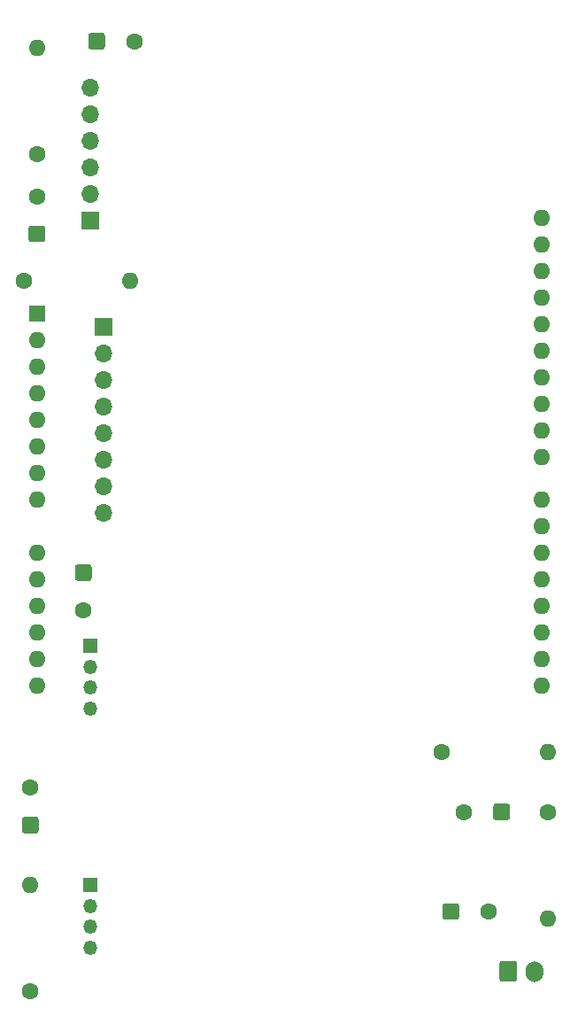
<source format=gbr>
%TF.GenerationSoftware,KiCad,Pcbnew,(5.1.10)-1*%
%TF.CreationDate,2021-11-04T12:05:46-05:00*%
%TF.ProjectId,SR Design1,53522044-6573-4696-976e-312e6b696361,rev?*%
%TF.SameCoordinates,Original*%
%TF.FileFunction,Soldermask,Bot*%
%TF.FilePolarity,Negative*%
%FSLAX46Y46*%
G04 Gerber Fmt 4.6, Leading zero omitted, Abs format (unit mm)*
G04 Created by KiCad (PCBNEW (5.1.10)-1) date 2021-11-04 12:05:46*
%MOMM*%
%LPD*%
G01*
G04 APERTURE LIST*
%ADD10O,1.700000X2.000000*%
%ADD11C,1.600000*%
%ADD12O,1.600000X1.600000*%
%ADD13O,1.350000X1.350000*%
%ADD14R,1.350000X1.350000*%
%ADD15O,1.700000X1.700000*%
%ADD16R,1.700000X1.700000*%
%ADD17R,1.600000X1.600000*%
G04 APERTURE END LIST*
D10*
%TO.C,Batt1*%
X140295000Y-155575000D03*
G36*
G01*
X136945000Y-156325000D02*
X136945000Y-154825000D01*
G75*
G02*
X137195000Y-154575000I250000J0D01*
G01*
X138395000Y-154575000D01*
G75*
G02*
X138645000Y-154825000I0J-250000D01*
G01*
X138645000Y-156325000D01*
G75*
G02*
X138395000Y-156575000I-250000J0D01*
G01*
X137195000Y-156575000D01*
G75*
G02*
X136945000Y-156325000I0J250000D01*
G01*
G37*
%TD*%
D11*
%TO.C,P1*%
X97155000Y-121075000D03*
G36*
G01*
X96605000Y-116675000D02*
X97705000Y-116675000D01*
G75*
G02*
X97955000Y-116925000I0J-250000D01*
G01*
X97955000Y-118025000D01*
G75*
G02*
X97705000Y-118275000I-250000J0D01*
G01*
X96605000Y-118275000D01*
G75*
G02*
X96355000Y-118025000I0J250000D01*
G01*
X96355000Y-116925000D01*
G75*
G02*
X96605000Y-116675000I250000J0D01*
G01*
G37*
%TD*%
%TO.C,AUX2*%
G36*
G01*
X131490000Y-150410000D02*
X131490000Y-149310000D01*
G75*
G02*
X131740000Y-149060000I250000J0D01*
G01*
X132840000Y-149060000D01*
G75*
G02*
X133090000Y-149310000I0J-250000D01*
G01*
X133090000Y-150410000D01*
G75*
G02*
X132840000Y-150660000I-250000J0D01*
G01*
X131740000Y-150660000D01*
G75*
G02*
X131490000Y-150410000I0J250000D01*
G01*
G37*
X135890000Y-149860000D03*
%TD*%
%TO.C,L3*%
X92710000Y-81490000D03*
G36*
G01*
X93260000Y-85890000D02*
X92160000Y-85890000D01*
G75*
G02*
X91910000Y-85640000I0J250000D01*
G01*
X91910000Y-84540000D01*
G75*
G02*
X92160000Y-84290000I250000J0D01*
G01*
X93260000Y-84290000D01*
G75*
G02*
X93510000Y-84540000I0J-250000D01*
G01*
X93510000Y-85640000D01*
G75*
G02*
X93260000Y-85890000I-250000J0D01*
G01*
G37*
%TD*%
%TO.C,L2*%
X102025000Y-66675000D03*
G36*
G01*
X97625000Y-67225000D02*
X97625000Y-66125000D01*
G75*
G02*
X97875000Y-65875000I250000J0D01*
G01*
X98975000Y-65875000D01*
G75*
G02*
X99225000Y-66125000I0J-250000D01*
G01*
X99225000Y-67225000D01*
G75*
G02*
X98975000Y-67475000I-250000J0D01*
G01*
X97875000Y-67475000D01*
G75*
G02*
X97625000Y-67225000I0J250000D01*
G01*
G37*
%TD*%
%TO.C,L1*%
X92075000Y-138005000D03*
G36*
G01*
X92625000Y-142405000D02*
X91525000Y-142405000D01*
G75*
G02*
X91275000Y-142155000I0J250000D01*
G01*
X91275000Y-141055000D01*
G75*
G02*
X91525000Y-140805000I250000J0D01*
G01*
X92625000Y-140805000D01*
G75*
G02*
X92875000Y-141055000I0J-250000D01*
G01*
X92875000Y-142155000D01*
G75*
G02*
X92625000Y-142405000I-250000J0D01*
G01*
G37*
%TD*%
%TO.C,AUX1*%
X133560000Y-140335000D03*
G36*
G01*
X137960000Y-139785000D02*
X137960000Y-140885000D01*
G75*
G02*
X137710000Y-141135000I-250000J0D01*
G01*
X136610000Y-141135000D01*
G75*
G02*
X136360000Y-140885000I0J250000D01*
G01*
X136360000Y-139785000D01*
G75*
G02*
X136610000Y-139535000I250000J0D01*
G01*
X137710000Y-139535000D01*
G75*
G02*
X137960000Y-139785000I0J-250000D01*
G01*
G37*
%TD*%
D12*
%TO.C,R3*%
X101600000Y-89535000D03*
D11*
X91440000Y-89535000D03*
%TD*%
D12*
%TO.C,R5*%
X141605000Y-150495000D03*
D11*
X141605000Y-140335000D03*
%TD*%
D12*
%TO.C,R4*%
X141605000Y-134620000D03*
D11*
X131445000Y-134620000D03*
%TD*%
D13*
%TO.C,J2*%
X97790000Y-130460000D03*
X97790000Y-128460000D03*
X97790000Y-126460000D03*
D14*
X97790000Y-124460000D03*
%TD*%
D13*
%TO.C,J1*%
X97790000Y-153320000D03*
X97790000Y-151320000D03*
X97790000Y-149320000D03*
D14*
X97790000Y-147320000D03*
%TD*%
D12*
%TO.C,R1*%
X92075000Y-147320000D03*
D11*
X92075000Y-157480000D03*
%TD*%
D12*
%TO.C,R2*%
X92710000Y-67310000D03*
D11*
X92710000Y-77470000D03*
%TD*%
D15*
%TO.C,J3*%
X99060000Y-111760000D03*
X99060000Y-109220000D03*
X99060000Y-106680000D03*
X99060000Y-104140000D03*
X99060000Y-101600000D03*
X99060000Y-99060000D03*
X99060000Y-96520000D03*
D16*
X99060000Y-93980000D03*
%TD*%
D12*
%TO.C,A1*%
X140970000Y-125730000D03*
X140970000Y-128270000D03*
X140970000Y-88650000D03*
X92710000Y-128270000D03*
X140970000Y-91190000D03*
X92710000Y-125730000D03*
X140970000Y-93730000D03*
X92710000Y-123190000D03*
X140970000Y-96270000D03*
X92710000Y-120650000D03*
X140970000Y-98810000D03*
X92710000Y-118110000D03*
X140970000Y-101350000D03*
X92710000Y-115570000D03*
X140970000Y-103890000D03*
X92710000Y-110490000D03*
X140970000Y-106430000D03*
X92710000Y-107950000D03*
X140970000Y-110490000D03*
X92710000Y-105410000D03*
X140970000Y-113030000D03*
X92710000Y-102870000D03*
X140970000Y-115570000D03*
X92710000Y-100330000D03*
X140970000Y-118110000D03*
X92710000Y-97790000D03*
X140970000Y-120650000D03*
X92710000Y-95250000D03*
X140970000Y-123190000D03*
D17*
X92710000Y-92710000D03*
D12*
X140970000Y-86110000D03*
X140970000Y-83570000D03*
%TD*%
D15*
%TO.C,J4*%
X97790000Y-71120000D03*
X97790000Y-73660000D03*
X97790000Y-76200000D03*
X97790000Y-78740000D03*
X97790000Y-81280000D03*
D16*
X97790000Y-83820000D03*
%TD*%
M02*

</source>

> Exercise: Take the records above and return, word for word, only the lines that fall from the line with "X91275000Y-142155000I0J250000D01*" to the line with "X97790000Y-130460000D03*", both of them included.

> Expected answer:
X91275000Y-142155000I0J250000D01*
G01*
X91275000Y-141055000D01*
G75*
G02*
X91525000Y-140805000I250000J0D01*
G01*
X92625000Y-140805000D01*
G75*
G02*
X92875000Y-141055000I0J-250000D01*
G01*
X92875000Y-142155000D01*
G75*
G02*
X92625000Y-142405000I-250000J0D01*
G01*
G37*
%TD*%
%TO.C,AUX1*%
X133560000Y-140335000D03*
G36*
G01*
X137960000Y-139785000D02*
X137960000Y-140885000D01*
G75*
G02*
X137710000Y-141135000I-250000J0D01*
G01*
X136610000Y-141135000D01*
G75*
G02*
X136360000Y-140885000I0J250000D01*
G01*
X136360000Y-139785000D01*
G75*
G02*
X136610000Y-139535000I250000J0D01*
G01*
X137710000Y-139535000D01*
G75*
G02*
X137960000Y-139785000I0J-250000D01*
G01*
G37*
%TD*%
D12*
%TO.C,R3*%
X101600000Y-89535000D03*
D11*
X91440000Y-89535000D03*
%TD*%
D12*
%TO.C,R5*%
X141605000Y-150495000D03*
D11*
X141605000Y-140335000D03*
%TD*%
D12*
%TO.C,R4*%
X141605000Y-134620000D03*
D11*
X131445000Y-134620000D03*
%TD*%
D13*
%TO.C,J2*%
X97790000Y-130460000D03*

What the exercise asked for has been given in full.